Task directions = Starting from the top of the entries below and ending with the line containing "right shoulder: (232, 1497)", restate every line word for word, pictures omitted.
(Material for the task Opens)
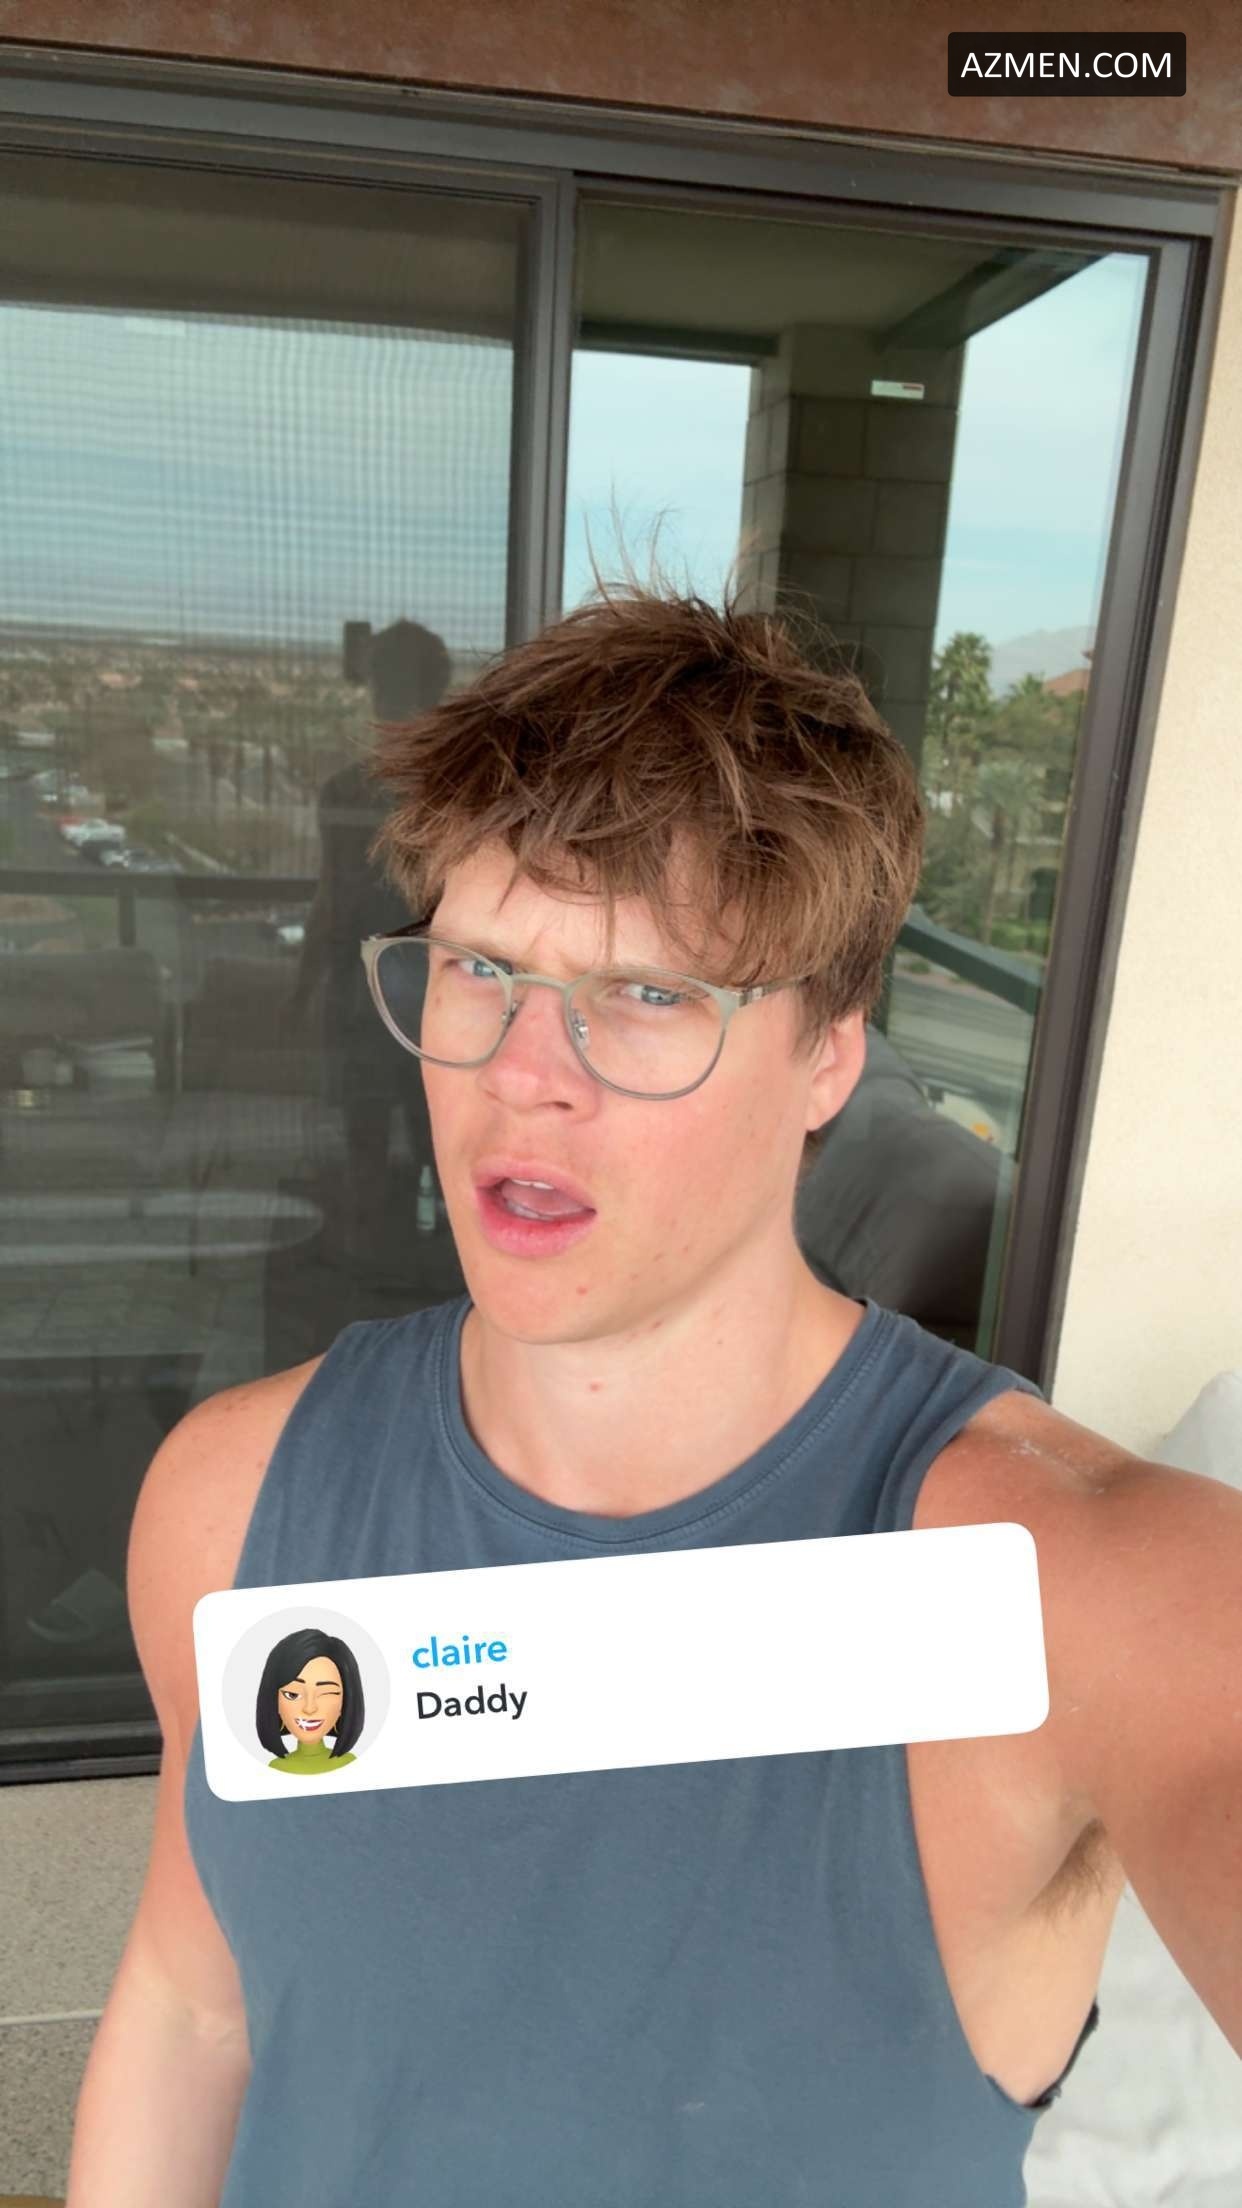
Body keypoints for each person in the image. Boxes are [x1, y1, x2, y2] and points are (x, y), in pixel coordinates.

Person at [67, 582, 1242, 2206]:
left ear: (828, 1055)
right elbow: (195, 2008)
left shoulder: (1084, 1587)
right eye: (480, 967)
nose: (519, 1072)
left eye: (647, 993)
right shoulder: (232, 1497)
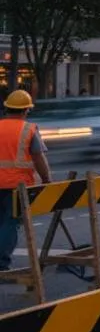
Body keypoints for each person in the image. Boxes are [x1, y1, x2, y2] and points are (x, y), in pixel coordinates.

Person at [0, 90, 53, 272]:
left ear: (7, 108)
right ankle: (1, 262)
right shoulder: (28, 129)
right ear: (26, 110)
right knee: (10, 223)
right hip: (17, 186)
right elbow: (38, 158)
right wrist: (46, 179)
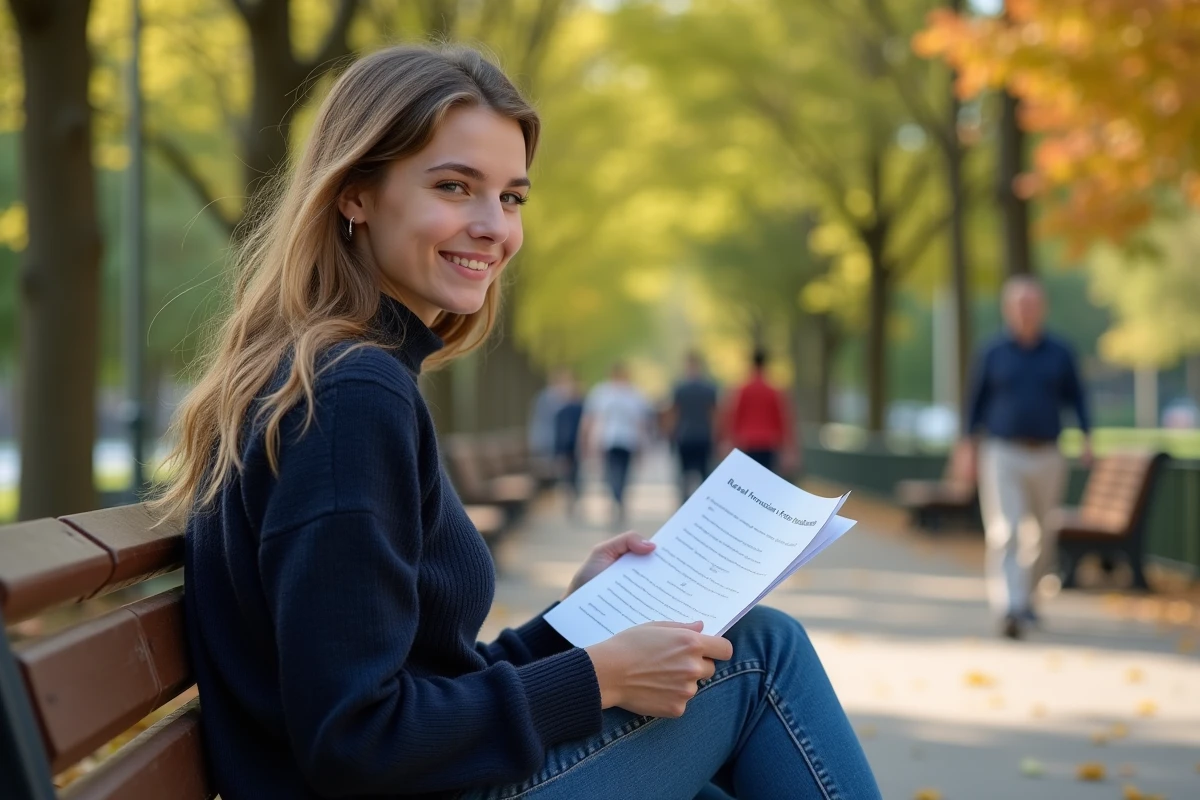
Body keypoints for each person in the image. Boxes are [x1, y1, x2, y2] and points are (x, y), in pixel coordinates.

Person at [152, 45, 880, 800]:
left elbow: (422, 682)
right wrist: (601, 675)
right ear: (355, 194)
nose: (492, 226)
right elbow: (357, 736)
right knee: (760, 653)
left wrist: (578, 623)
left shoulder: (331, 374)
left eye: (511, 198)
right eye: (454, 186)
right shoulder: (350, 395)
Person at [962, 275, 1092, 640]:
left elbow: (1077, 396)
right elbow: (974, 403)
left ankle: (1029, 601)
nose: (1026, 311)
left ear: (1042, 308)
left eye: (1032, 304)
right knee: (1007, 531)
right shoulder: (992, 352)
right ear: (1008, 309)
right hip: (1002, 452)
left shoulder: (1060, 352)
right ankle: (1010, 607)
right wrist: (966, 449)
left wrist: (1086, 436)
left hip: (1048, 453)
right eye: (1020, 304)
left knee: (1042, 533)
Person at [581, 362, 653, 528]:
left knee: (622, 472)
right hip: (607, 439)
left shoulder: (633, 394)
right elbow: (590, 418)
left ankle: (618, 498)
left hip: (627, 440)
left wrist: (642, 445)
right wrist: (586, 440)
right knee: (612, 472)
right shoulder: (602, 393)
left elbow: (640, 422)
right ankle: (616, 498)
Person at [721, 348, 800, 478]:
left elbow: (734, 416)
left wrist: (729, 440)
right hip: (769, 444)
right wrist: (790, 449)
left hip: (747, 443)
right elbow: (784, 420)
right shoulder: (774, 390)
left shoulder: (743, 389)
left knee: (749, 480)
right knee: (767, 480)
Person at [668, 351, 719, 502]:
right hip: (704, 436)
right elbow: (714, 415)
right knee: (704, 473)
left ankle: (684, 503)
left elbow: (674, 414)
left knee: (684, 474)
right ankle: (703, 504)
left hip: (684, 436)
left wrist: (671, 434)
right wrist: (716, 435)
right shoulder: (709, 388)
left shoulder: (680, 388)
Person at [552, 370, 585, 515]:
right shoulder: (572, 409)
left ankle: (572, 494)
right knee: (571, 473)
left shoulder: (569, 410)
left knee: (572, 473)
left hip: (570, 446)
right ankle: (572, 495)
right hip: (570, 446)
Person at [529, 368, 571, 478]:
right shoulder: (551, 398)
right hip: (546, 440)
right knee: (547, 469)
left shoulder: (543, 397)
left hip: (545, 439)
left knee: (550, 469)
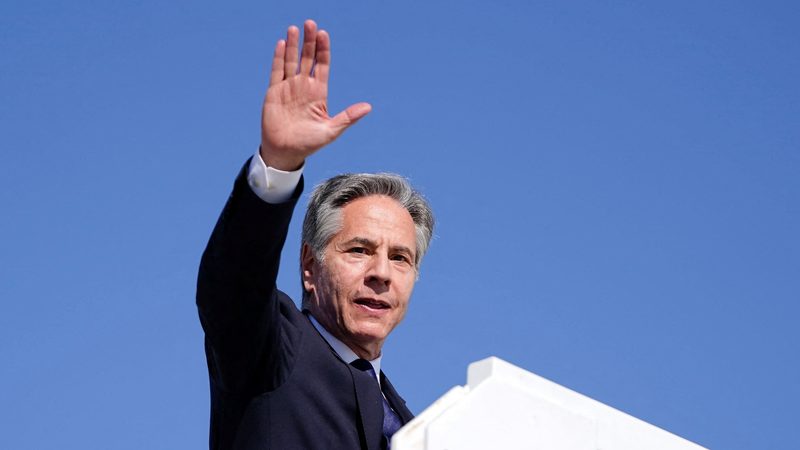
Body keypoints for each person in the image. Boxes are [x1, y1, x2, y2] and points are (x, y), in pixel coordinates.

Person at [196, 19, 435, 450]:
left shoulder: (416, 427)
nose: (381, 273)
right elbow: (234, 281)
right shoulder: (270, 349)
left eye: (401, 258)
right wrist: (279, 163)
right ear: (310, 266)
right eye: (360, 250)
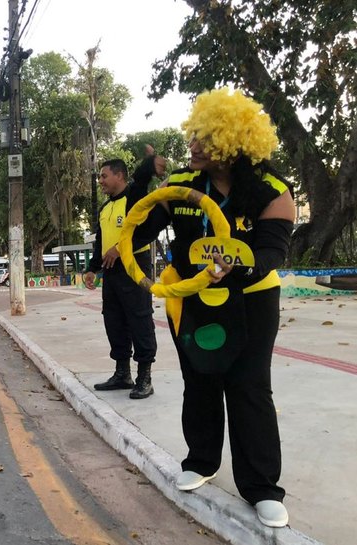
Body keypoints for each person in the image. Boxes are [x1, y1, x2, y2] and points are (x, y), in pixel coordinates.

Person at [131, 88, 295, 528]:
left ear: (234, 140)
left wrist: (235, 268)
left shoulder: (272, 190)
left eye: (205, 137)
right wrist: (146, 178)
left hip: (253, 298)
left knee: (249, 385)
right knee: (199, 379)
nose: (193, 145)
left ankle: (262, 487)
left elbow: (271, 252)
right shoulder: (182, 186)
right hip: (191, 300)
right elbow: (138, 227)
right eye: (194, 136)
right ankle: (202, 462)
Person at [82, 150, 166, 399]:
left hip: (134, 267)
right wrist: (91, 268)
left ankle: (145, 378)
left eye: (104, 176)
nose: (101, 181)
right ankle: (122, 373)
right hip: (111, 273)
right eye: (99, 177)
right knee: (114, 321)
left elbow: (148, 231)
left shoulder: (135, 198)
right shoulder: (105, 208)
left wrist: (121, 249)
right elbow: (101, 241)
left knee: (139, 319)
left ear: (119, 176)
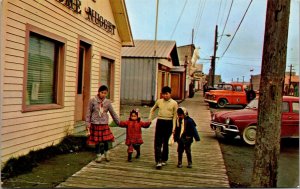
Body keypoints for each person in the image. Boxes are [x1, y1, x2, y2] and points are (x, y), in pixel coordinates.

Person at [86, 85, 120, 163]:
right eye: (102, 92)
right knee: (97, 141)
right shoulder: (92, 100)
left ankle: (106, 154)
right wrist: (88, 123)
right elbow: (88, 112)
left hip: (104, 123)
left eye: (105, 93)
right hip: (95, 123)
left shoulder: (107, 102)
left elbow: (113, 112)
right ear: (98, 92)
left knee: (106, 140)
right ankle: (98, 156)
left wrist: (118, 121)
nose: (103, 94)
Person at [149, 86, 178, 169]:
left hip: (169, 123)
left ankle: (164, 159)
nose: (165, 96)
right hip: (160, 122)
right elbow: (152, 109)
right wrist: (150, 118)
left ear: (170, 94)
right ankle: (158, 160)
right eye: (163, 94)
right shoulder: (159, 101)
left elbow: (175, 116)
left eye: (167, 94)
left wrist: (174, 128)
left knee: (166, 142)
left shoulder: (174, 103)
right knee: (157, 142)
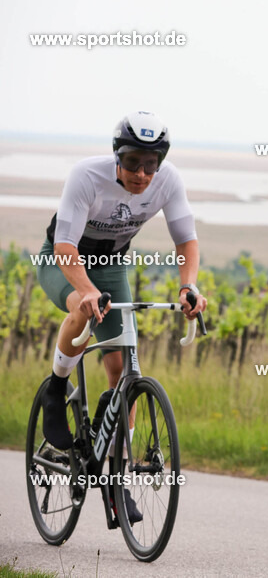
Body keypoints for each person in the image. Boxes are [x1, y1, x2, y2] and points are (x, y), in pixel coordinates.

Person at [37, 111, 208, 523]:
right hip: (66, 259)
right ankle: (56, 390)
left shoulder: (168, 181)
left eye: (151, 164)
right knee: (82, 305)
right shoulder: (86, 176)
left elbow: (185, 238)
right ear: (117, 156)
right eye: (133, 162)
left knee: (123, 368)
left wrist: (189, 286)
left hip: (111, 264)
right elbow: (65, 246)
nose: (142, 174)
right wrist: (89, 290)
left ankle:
(Material for the task Closes)
Written solution =
Body keypoints for each person in the image. Boxes are [x1, y1, x2, y2] and points are (x, y), in pixel coordinates.

Person at [67, 582, 1242, 2206]:
left ear: (828, 1055)
right elbow: (195, 2008)
left shoulder: (1084, 1587)
right eye: (480, 967)
nose: (519, 1072)
left eye: (647, 993)
right shoulder: (232, 1497)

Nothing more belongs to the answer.